Unnamed: 0,student_id,address,gender,second_perc,high_perc,high_spec,degree_perc,degree_type,work_experience,experience_years,employability_perc,mba_spec,mba_perc,salary,placed,start_date,end_date,duration
0,2,"0020 Brett Square Suite 092\nHuynhberg, CA 22876",M,61.934265,63.800347,Arts,75.068595,Sci&Tech,True,0,58.18634,Mkt&Fin,57.844271,,False,NaT,2020-09-10,
1,2,"8911 Dalton Valley Suite 943\nGreermouth, OK 0...",M,51.913288,72.483957,Arts,67.319725,Sci&Tech,True,0,81.802448,Mkt&Fin,60.458977,48354.545977,True,NaT,2020-12-15,3.0
2,10,"6012 Diaz Row Apt. 337\nAlvaradoberg, NJ 09205",M,57.062414,64.108624,Arts,64.033669,Sci&Tech,True,0,81.730565,Mkt&Fin,60.058818,,False,NaT,2021-01-18,
3,11,"94130 Timothy Forks Suite 869\nJessemouth, MO ...",M,54.96155,63.243112,Arts,71.81602,Sci&Tech,True,0,73.701814,Mkt&Fin,59.344342,,False,NaT,2020-09-02,
4,0,"749 Allen Inlet\nEast Shannonmouth, KS 11549",M,54.320593,63.751386,Arts,70.809816,Comm&Mgmt,True,0,78.717891,Mkt&Fin,56.568123,31014.332133,True,2020-03-05,2020-09-16,6.0


`conditions` can also be passed as a dataframe. In that case, the model will generate one sample for each row of the dataframe, sorted in the same order. Since the model already knows how many samples to generate, passing it as a parameter is unnecessary. For example, if we want to generate three samples where `gender = M` and three samples with `gender = F`, all of them with `work_experience = False`, we can do the following: 

In [None]:
import pandas as pd 

conditions = pd.DataFrame({
    'gender': ['M', 'M', 'M', 'F', 'F', 'F'],
    'work_experience': [False, False, False, False, False, False]
})
model.sample(conditions=conditions)

`TVAE` also supports conditioning on continuous values, as long as the values are within the range of seen numbers. For example, if all the values of the dataset are within 0 and 1, `TVAE` will not be able to set this value to 1000.

In [None]:
conditions = {
    'degree_perc': 70.0
}
model.sample(5, conditions=conditions)

<div class="alert alert-info">

**Note**
Currently, conditional sampling works through a rejection sampling process, where rows are sampled repeatedly until one that satisfies the conditions is found. In case you are running into a `Could not get enough valid rows within x trials` or simply wish to optimize the results, there are three parameters that can be fine-tuned: max_rows_multiplier, max_retries and float_rtol. More information about these parameters can be found in the API section.


</div>

### How do I specify constraints?

If you look closely at the data you may notice that some properties were
not completely captured by the model. For example, you may have seen
that sometimes the model produces an `experience_years` number greater
than `0` while also indicating that `work_experience` is `False`. These
type of properties are what we call `Constraints` and can also be
handled using `SDV`. For further details about them please visit the
[Handling Constraints](04_Handling_Constraints.ipynb) guide.

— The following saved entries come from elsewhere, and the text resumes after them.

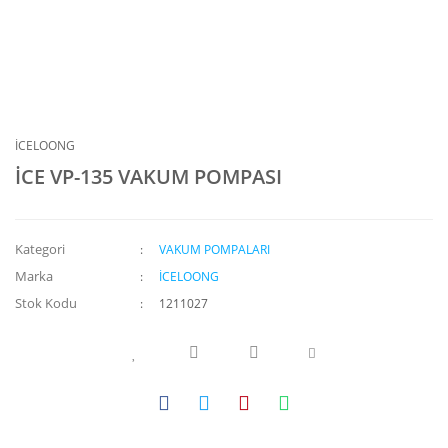
İCELOONG
İCE VP-135 VAKUM POMPASI
Kategori
VAKUM POMPALARI
Marka
İCELOONG
Stok Kodu
1211027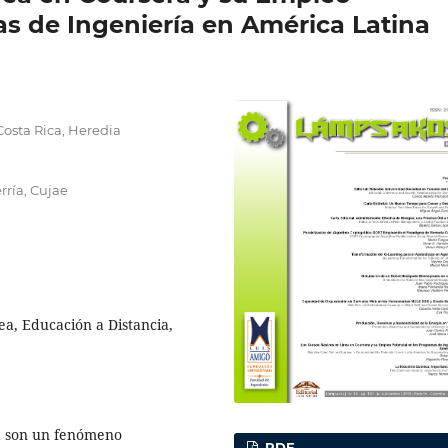
s de Ingeniería en América Latina
osta Rica, Heredia
rría, Cujae
ea, Educación a Distancia,
ea son un fenómeno
PDF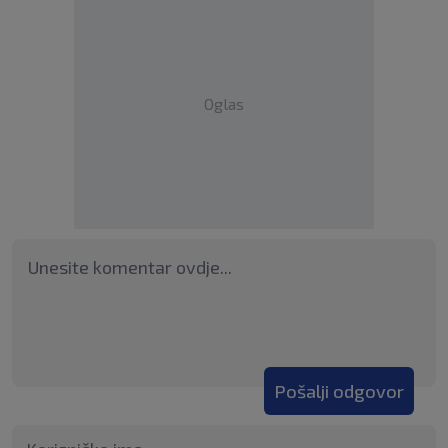
Oglas
Pošalji odgovor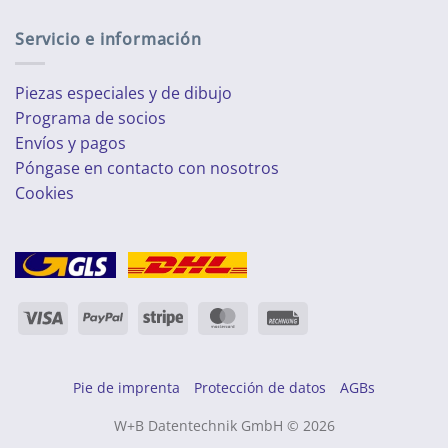
Servicio e información
Piezas especiales y de dibujo
Programa de socios
Envíos y pagos
Póngase en contacto con nosotros
Cookies
Visa
PayPal
Raya
MasterCard
Rechung
Pie de imprenta
Protección de datos
AGBs
W+B Datentechnik GmbH © 2026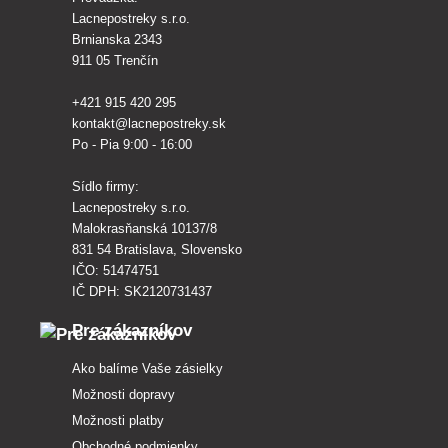
Lacnepostreky s.r.o.
Brnianska 2343
911 05 Trenčín
+421 915 420 295
kontakt@lacnepostreky.sk
Po - Pia 9:00 - 16:00
Sídlo firmy:
Lacnepostreky s.r.o.
Malokrasňanská 10137/8
831 54 Bratislava, Slovensko
IČO: 51474751
IČ DPH: SK2120731437
Pre zákazníkov
Ako balíme Vaše zásielky
Možnosti dopravy
Možnosti platby
Obchodné podmienky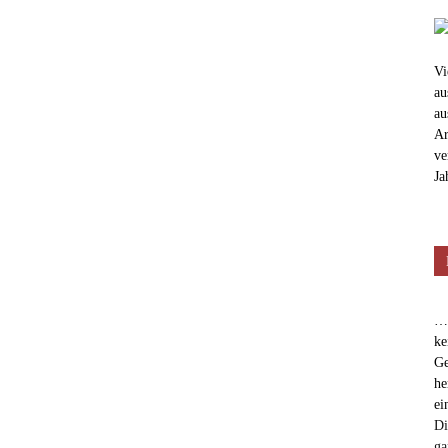
Vi
au
au
Ar
ve
Ja
…e
ke
Ge
he
ei
Di
ga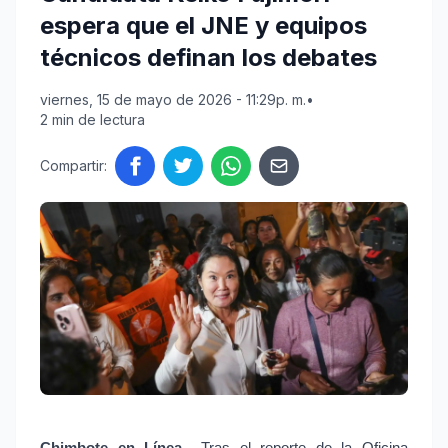
espera que el JNE y equipos
técnicos definan los debates
viernes, 15 de mayo de 2026 - 11:29p. m.
•
2 min de lectura
Compartir:
Chimbote en Línea.-
 Tras el reporte de la Oficina 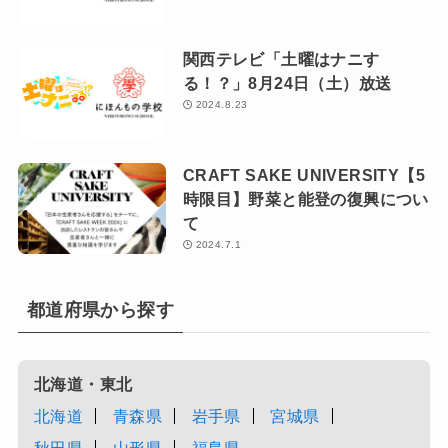
関西テレビ「土曜はナニす
る！？」8月24日（土）放送
2024.8.23
CRAFT SAKE UNIVERSITY【5
時限目】野菜と能登の復興につい
て
2024.7.1
都道府県から探す
北海道・東北
北海道
青森県
岩手県
宮城県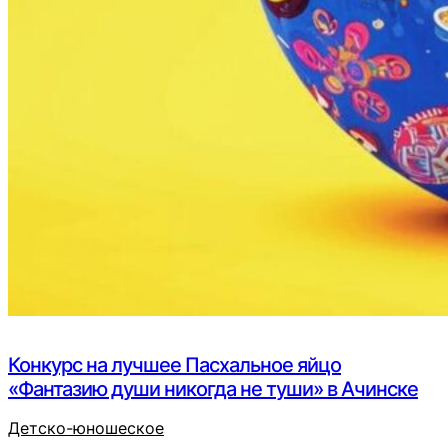
Конкурс на лучшее Пасхальное яйцо
«Фантазию души никогда не туши» в Ачинске
Детско-юношеское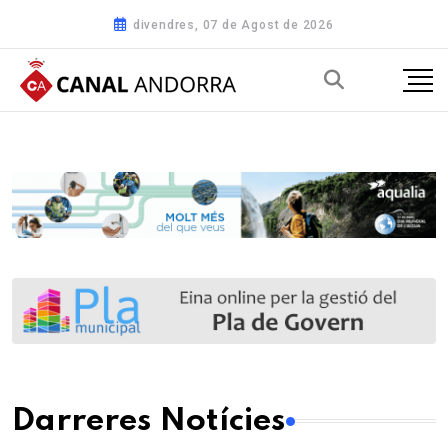
divendres, 07 de Agost de 2026
Darreres Notícies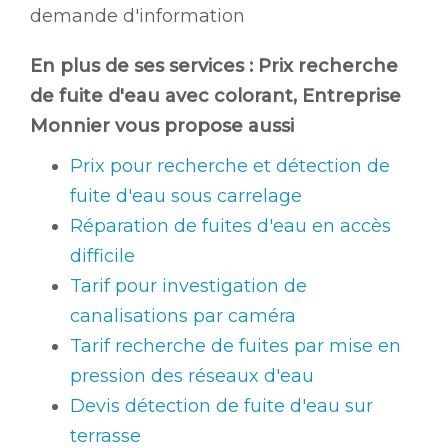
demande d'information
En plus de ses services :
Prix recherche
de fuite d'eau avec colorant
, Entreprise
Monnier vous propose aussi
Prix pour recherche et détection de
fuite d'eau sous carrelage
Réparation de fuites d'eau en accès
difficile
Tarif pour investigation de
canalisations par caméra
Tarif recherche de fuites par mise en
pression des réseaux d'eau
Devis détection de fuite d'eau sur
terrasse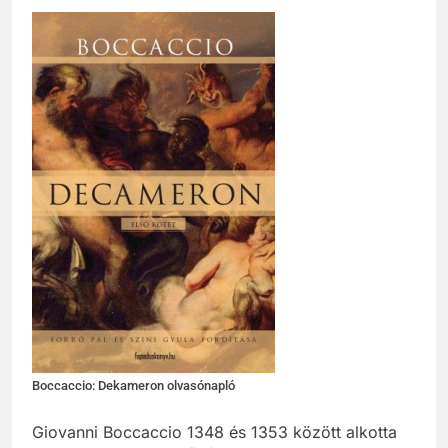
Boccaccio: Dekameron olvasónapló
Giovanni Boccaccio 1348 és 1353 között alkotta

### Can I evaluate the Synthetic Data?

A very common question when someone starts using **SDV** to generate
synthetic data is: *\"How good is the data that I just generated?\"*

In order to answer this question, **SDV** has a collection of metrics
and tools that allow you to compare the *real* that you provided and the
*synthetic* data that you generated using **SDV** or any other tool.

You can read more about this in the [Evaluating Synthetic Data Generators](
05_Evaluating_Synthetic_Data_Generators.ipynb) guide.